#### [TASK REQUIREMENTS]
Your reply should hold exactly the lines from the one that contains "হযরত মুহাম্মদ (সাঃ) এর জীবনী" through the end of the data. Repeat them word for word.
───── RECORDS SUPPLIED ─────
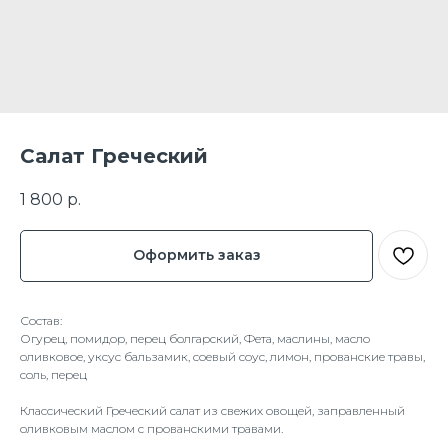
Салат Греческий
1 800
р.
Оформить заказ
Состав:
Огурец, помидор, перец болгарский, Фета, маслины, масло
оливковое, уксус бальзамик, соевый соус, лимон, прованские травы,
соль, перец
Классический Греческий салат из свежих овощей, заправленный
оливковым маслом с прованскими травами.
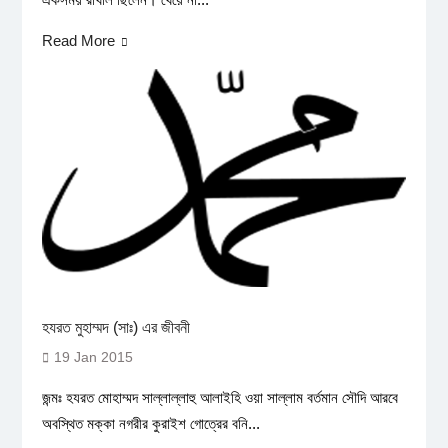
Read More
হযরত মুহাম্মদ (সাঃ) এর জীবনী
19 Jan 2015
জন্মঃ হযরত মোহাম্মদ সাল্লাল্লাহু আলাইহি ওয়া সাল্লাম বর্তমান সৌদি আরবে
অবস্থিত মক্কা নগরীর কুরাইশ গোত্রের বনি...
─────
#### [WRITTEN RESPONSE]
হযরত মুহাম্মদ (সাঃ) এর জীবনী
19 Jan 2015
জন্মঃ হযরত মোহাম্মদ সাল্লাল্লাহু আলাইহি ওয়া সাল্লাম বর্তমান সৌদি আরবে
অবস্থিত মক্কা নগরীর কুরাইশ গোত্রের বনি...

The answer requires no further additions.